On the note of rampaging monsters, the final film is from Joon-ho bong, director of "The Host", called "Shaking Tokyo" about a hermit or hikikomori as they are a called in the land of the rising sun. A man has not left his house in ten years, having only human contact in weekly visits from a pizza man, whome he never looks in the face, has his delicate life josteled when an earthquake renders an attractive pizza-girl unconcious, and he is forced into direct contact. Eventually he resolves to leave his house to find her again, only to discover, or for us to discover the world is not as we remember it. Its an painfully funny but true idea (like Mike Judge's Idiocracy), that in the future, the final frontier of a technological society will become actual face to face interactions between human biengs.

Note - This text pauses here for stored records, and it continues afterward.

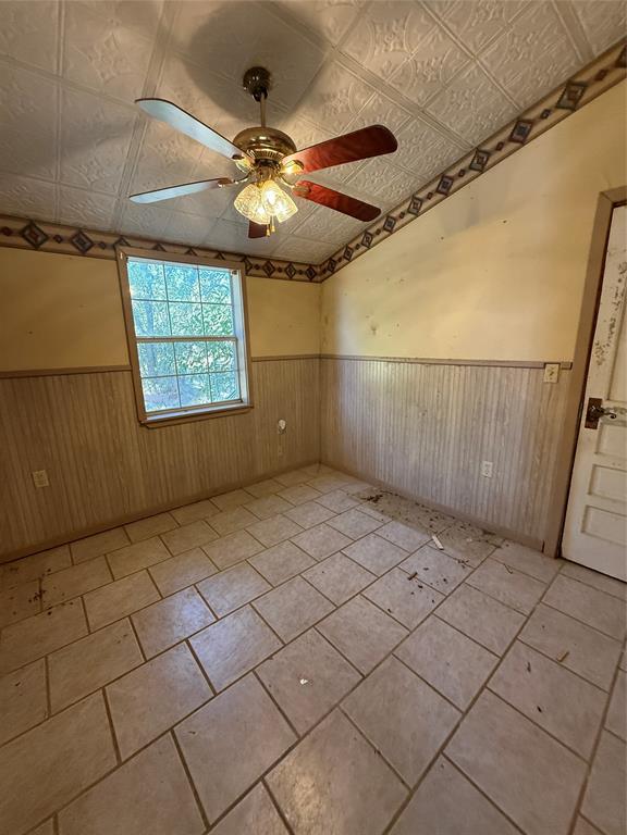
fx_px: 338
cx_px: 314
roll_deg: +1.4
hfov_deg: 85.7
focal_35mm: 14
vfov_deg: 102.1
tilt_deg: -12.3
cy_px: 418
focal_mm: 2.22
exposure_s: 1/120
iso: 640
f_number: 2.2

Any of these stories would feel at home in an issue of Mome or a Haruki Marukami book of short stories, they are vibrant, whimsicle, modern fantasy, that are almost so universal in their simplicity they could be told anywhere. The movie could take place in any city really, with some tweaking, but the stories do resonate specially with Tokyo. It's the best thing Ive seen in a theater this year, I was smiling continuously throughout. Its 2 hours, but it goes by like lightning. Some of the stories may seem slight at first, so entertaining, it cant but be meaningless. But this aint the case, each director bringS something unique to the table, like another underseen triptych of recent, the Atlanta made horror film "The Signal", "Tokyo!'s" directors feel like a band, jamming together more than seperate artists trying to upstage each other, like in something like "Paris Je'Taime".
Funny, charming, dynamic, strange, scincere, absurd, movie making. A place of robots, amphibious mutants, mosterous trolls, magical transformations, and to quote Merde "eyes which look like a womans sex". Two frenchmen and a Korean, re-invent Japan the city which uprades itself more than any other, and we are all the better for it. What a strange bright future we live in.